Kill Bill Vol 1 (2003)



The film opens to a face of a dying Uma Thurman with a man's voice addressing her. He says, "Do you find me sadistic? You know, I bet I could fry an egg on your head right now, if I wanted to. You know, Kiddo, I'd like to believe that you're aware enough even now to know that there's nothing sadistic in my actions. Well, maybe towards those other... jokers, but not you. No Kiddo, at this moment, this is me at my most...(cocks pistol) masochistic." With nothing but words, Tarantino establishes the principle characters and justifies the motives for a saga of revenge that follows.


Kill Bill Vol 2 (2004)



One of Tarantino's specialties is he introduces a new way to kill somebody with every film. Here, as Budd (Michael Madsen) is dying after being bitten by a Black Mamba; Elle Driver (Daryl Hannah), the ferocious lady assassin with an eye patch, coldly explains to him how he will die: "The venom of a black mamba can kill a human in four hours, if, say, bitten on the ankle or the thumb. However, a bite to the face or torso can bring death from paralysis within 20 minutes. Now, you should listen to this, 'cause this concerns you. The amount of venom that can be delivered from a single bite can be gargantuan. You know, I've always liked that word...gargantuan ... so rarely have an opportunity to use it in a sentence. If not treated quickly with anti-venom, 10 to 15 milligrams can be fatal to human beings. However, the black mamba can deliver as much as 100 to 400 milligrams of venom from a single bite."

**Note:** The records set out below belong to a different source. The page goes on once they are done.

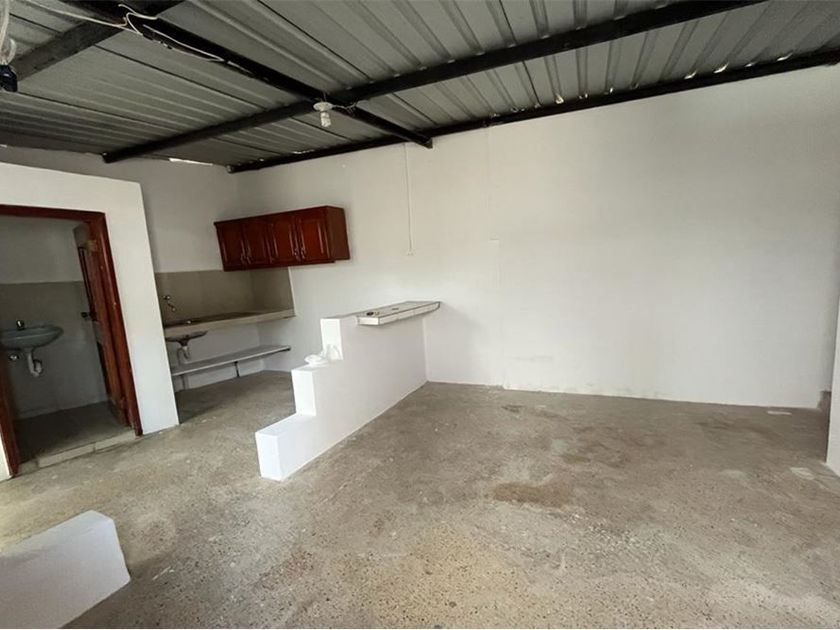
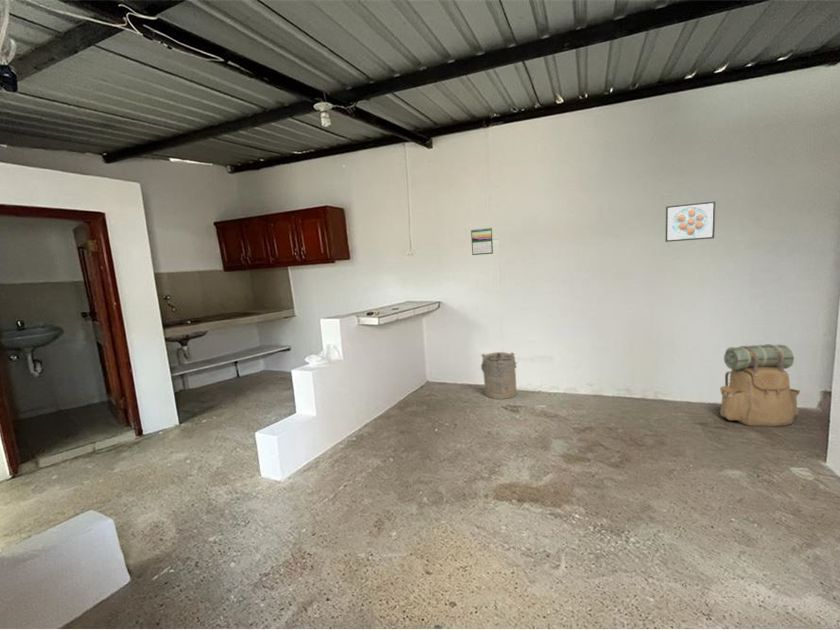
+ laundry hamper [480,351,518,400]
+ backpack [719,343,801,428]
+ calendar [470,227,494,256]
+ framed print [665,201,716,243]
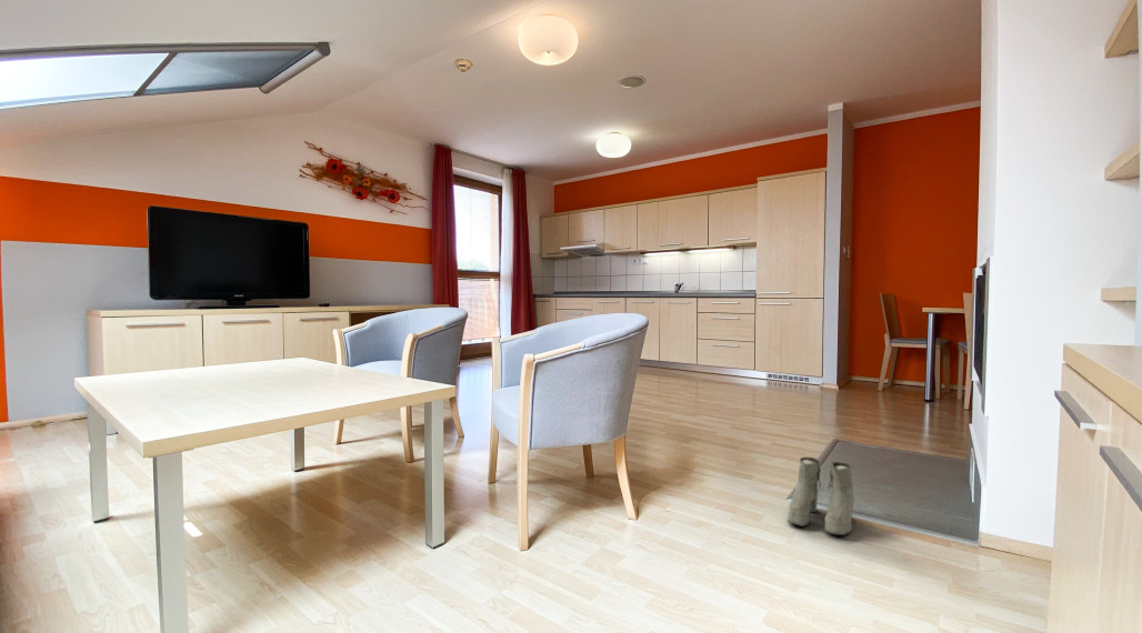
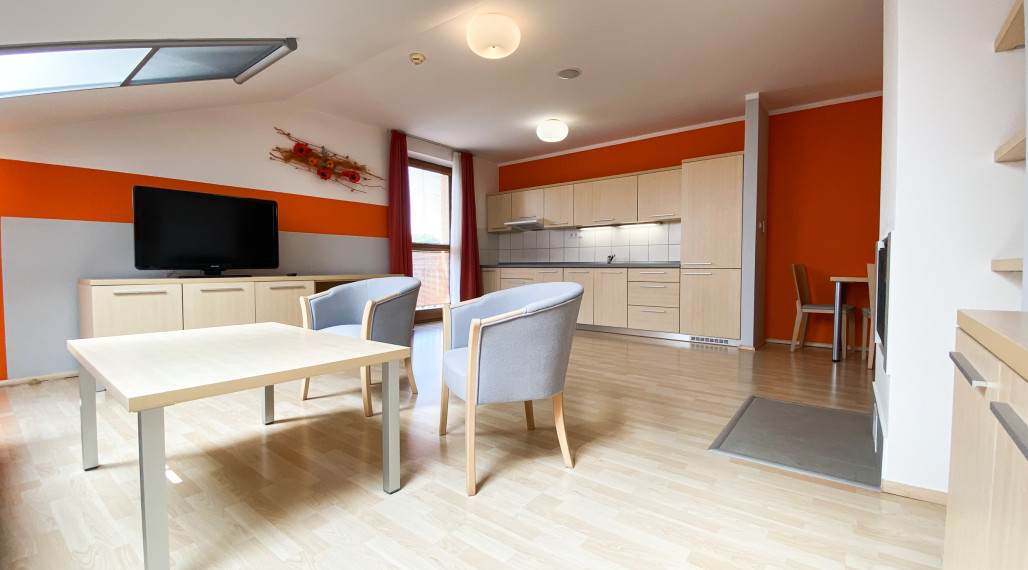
- boots [787,456,855,536]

Inglorious Basterds (2009)



Lieutenant Aldo Raine (Brad Pitt), in his opening remarks to the eight Jewish-American soldiers selected for a unique mission to kill Nazis, says, "...but I got a word of warning for all you would-be warriors. When you join my command, you take on debt. A debt you owe me personally. Each and every man under my command owes me one hundred Nazi scalps. And I want my scalps. And all y'all will get me one hundred Nazi scalps, taken from the heads of one hundred dead Nazis. Or you will die tryin'. You probably heard we ain't in the prisoner-takin' business; we in the killin' Nazi business. And cousin, business is a-boomin'." And there it is; you know this is no ordinary action film.